Cabe notar que la dificultad de construir un personaje literario como Inocencio es notable: si bien la dibuja previamente LAveaga desde los ojos de Lotario al hablar del Papa, el narrador debe dar un giro cardinal al momento de que De Segni asume que es el Vicario de Cristo. Tal es la razón del título de la obra, que coincide con una pintura del Giotto que lleva el mismo nombre.

El sueño de Inocencio. Giotto
Son ciertamente los años del papado de Lotario de Segni como Inocencio III los que más interesan a Laveaga. Y el parteaguas del tono de la novela: si bien la parte que se ocupa de la vida secular de Lotario es ágil, contrastante; la que corresponde al papado --a partir de la página 183-- es fascinante, con diálogos refinados, irónicos, y situaciones asombrosas: el personaje de Laveaga ha dejado atrás su yo, su ego, en función de un ideal colectivo, de largo alcance. Tal es el atractivo de Inocencio III, un león egoísta. Un rey que debe decidir y controlar el destino de todos los reyes y sus súbditos en la tierra.

Para comprender los contrastes de este hombre y Papa, Laveaga adopta un recurso narrativo interesante: las reflexiones del viejo padre Alvar en su lecho de muerte; y la cólera de Felipe "Augusto", rey de Francia, donde despliega toda su habilidad literaria.

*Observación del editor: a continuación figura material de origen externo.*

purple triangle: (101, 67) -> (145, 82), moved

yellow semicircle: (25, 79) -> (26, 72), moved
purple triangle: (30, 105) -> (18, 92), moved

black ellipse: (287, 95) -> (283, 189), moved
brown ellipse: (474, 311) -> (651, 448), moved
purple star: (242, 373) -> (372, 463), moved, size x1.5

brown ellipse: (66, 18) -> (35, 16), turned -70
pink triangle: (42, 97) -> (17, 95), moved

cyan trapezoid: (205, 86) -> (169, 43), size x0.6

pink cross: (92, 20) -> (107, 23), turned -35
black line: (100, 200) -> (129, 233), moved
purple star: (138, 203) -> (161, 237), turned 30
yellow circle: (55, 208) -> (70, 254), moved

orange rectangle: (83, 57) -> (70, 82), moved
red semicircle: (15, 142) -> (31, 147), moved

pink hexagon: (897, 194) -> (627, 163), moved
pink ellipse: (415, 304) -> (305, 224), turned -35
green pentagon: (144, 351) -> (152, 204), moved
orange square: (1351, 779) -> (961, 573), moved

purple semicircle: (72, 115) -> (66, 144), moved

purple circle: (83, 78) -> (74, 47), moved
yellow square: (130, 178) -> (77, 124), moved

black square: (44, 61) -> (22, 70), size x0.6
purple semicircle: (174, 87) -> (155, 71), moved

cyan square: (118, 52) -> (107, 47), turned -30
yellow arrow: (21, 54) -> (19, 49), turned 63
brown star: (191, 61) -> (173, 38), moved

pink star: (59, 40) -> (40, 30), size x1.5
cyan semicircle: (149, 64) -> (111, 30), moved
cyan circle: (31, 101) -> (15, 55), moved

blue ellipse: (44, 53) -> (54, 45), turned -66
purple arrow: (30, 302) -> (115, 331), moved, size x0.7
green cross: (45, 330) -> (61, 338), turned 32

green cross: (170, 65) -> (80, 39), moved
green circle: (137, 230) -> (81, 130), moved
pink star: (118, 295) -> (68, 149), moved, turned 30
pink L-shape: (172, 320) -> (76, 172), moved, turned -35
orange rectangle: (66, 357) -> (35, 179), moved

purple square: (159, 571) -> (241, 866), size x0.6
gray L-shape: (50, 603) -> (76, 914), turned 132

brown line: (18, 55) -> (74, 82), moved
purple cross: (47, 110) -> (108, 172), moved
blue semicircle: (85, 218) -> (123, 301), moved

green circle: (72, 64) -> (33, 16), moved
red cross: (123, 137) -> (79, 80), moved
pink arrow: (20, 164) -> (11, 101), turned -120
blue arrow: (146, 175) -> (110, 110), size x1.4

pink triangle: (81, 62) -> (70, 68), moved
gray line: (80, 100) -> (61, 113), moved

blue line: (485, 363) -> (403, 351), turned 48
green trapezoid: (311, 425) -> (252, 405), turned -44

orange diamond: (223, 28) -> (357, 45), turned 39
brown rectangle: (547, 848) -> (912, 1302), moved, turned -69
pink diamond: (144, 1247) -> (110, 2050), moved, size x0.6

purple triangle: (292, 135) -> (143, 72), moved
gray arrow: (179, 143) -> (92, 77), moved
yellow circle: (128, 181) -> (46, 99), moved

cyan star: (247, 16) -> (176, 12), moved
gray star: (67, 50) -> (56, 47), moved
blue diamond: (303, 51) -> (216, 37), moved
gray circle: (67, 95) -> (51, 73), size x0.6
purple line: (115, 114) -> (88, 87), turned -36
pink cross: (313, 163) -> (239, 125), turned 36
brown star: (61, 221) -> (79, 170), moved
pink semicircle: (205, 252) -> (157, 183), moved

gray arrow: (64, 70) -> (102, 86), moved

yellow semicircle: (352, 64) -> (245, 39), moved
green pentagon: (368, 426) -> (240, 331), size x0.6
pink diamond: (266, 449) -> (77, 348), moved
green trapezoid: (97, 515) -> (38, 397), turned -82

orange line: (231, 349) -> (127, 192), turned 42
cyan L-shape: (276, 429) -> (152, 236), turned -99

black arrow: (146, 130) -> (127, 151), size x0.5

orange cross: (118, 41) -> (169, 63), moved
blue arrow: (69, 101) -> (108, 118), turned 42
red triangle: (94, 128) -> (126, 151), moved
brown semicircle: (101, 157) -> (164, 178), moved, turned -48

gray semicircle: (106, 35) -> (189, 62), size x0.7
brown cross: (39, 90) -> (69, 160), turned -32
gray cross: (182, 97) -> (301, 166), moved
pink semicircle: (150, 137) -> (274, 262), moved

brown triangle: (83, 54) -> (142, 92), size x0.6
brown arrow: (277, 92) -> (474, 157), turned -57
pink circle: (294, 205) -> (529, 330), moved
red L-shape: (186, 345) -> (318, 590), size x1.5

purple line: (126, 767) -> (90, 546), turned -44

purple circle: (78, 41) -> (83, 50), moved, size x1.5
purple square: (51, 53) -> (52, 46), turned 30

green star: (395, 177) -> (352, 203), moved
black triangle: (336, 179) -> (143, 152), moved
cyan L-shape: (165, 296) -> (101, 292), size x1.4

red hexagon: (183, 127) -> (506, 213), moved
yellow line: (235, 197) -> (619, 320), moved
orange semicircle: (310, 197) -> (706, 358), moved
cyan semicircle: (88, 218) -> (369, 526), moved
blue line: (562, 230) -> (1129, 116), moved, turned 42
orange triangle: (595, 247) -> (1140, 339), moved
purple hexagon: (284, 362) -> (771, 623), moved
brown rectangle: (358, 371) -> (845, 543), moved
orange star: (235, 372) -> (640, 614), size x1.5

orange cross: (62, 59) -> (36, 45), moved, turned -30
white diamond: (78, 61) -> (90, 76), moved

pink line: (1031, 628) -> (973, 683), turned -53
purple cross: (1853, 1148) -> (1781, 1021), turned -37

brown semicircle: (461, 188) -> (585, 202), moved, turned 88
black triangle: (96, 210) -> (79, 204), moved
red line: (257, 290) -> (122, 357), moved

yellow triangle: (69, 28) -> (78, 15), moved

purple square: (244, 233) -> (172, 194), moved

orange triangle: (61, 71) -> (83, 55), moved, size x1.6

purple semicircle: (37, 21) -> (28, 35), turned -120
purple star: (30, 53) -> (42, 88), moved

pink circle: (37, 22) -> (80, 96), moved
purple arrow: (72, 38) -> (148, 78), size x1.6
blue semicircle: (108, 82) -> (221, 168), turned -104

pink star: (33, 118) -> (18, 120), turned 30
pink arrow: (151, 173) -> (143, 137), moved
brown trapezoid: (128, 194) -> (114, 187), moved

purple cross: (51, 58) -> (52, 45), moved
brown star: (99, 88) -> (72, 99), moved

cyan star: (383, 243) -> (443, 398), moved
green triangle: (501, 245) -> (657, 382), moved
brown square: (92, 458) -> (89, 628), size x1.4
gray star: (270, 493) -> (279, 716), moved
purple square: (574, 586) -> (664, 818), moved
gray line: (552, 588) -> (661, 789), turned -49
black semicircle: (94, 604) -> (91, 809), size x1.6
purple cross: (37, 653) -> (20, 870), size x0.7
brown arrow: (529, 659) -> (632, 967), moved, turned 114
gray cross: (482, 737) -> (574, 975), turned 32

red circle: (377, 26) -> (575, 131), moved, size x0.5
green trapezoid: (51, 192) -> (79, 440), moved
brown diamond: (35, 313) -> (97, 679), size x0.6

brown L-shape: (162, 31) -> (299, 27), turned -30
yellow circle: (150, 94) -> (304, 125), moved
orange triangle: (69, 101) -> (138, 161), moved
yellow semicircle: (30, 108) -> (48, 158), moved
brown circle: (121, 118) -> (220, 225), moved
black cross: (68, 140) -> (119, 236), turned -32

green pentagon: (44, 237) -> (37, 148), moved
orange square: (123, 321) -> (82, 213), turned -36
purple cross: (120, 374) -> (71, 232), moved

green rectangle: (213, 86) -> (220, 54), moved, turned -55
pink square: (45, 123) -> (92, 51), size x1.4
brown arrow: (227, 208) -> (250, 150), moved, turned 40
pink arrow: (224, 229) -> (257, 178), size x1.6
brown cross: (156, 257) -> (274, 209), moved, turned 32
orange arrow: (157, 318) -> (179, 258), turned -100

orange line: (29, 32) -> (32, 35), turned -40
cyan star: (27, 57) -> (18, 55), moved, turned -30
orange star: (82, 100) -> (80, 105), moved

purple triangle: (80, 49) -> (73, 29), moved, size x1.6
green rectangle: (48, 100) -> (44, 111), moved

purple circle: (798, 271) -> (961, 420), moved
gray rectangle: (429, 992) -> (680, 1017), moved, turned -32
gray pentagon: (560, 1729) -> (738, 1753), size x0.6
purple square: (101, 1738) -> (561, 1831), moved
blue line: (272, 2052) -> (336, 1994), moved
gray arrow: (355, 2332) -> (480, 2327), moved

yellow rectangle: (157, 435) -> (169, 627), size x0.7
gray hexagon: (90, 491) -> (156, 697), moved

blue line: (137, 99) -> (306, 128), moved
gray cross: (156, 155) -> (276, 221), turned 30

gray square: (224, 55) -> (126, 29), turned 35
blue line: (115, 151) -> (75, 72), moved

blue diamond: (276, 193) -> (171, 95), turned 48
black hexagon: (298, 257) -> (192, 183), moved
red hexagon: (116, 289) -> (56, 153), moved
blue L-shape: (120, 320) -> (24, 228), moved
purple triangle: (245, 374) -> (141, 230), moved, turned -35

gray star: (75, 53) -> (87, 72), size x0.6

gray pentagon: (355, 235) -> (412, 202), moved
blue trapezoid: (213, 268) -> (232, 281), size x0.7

En realidad --como producto de una primera lectura, esta segunda parte es la más destacada--, ya que el personaje no ofrece descanso ni al autor ni al lector: hay que seguir el paso endemoniado de un hombre hiperactivo, que no tiene tiempo ni voluntad para que su proyecto se vea retrasado ni un solo minuto. Los únicos breves paréntesis --llevados con extrema inteligencia-- son los instantes dedicados a las mujeres que amó en su vida seglar, mas sin dejar de ser Papa.

Y hay muchas más cualidades en esta obra, mismas que todo lector descubrirá con gusto en una noche en vigilia o en una lectura paulatina. Y por supuesto, las minucias de las que todo autor se apena cuando alguien las señala; pero esas serían ganas de no disfrutar de un texto que invita a su relectura.







1 comentario:

Luna Imaginaria dijo...

Efectivamente, muuuy buena novela, de esas clásicas "que no quieres soltar, pero tampoco deseas que se termine"; aunque, para desdicha de mis manías como lectora, entre las "minucias" que señalas no puedo perdonar las páginas en blanco, pero... ¿ante quién me quejo? ¿El autor por no revisarlo? ¿El editor por no corregirlo? ¿La imprenta por entregarla tal cuál? ¿Domingo 7 por recomendarlo? Me pareció imperdonable, ¡Fatal! Lástima de trechos perdidos.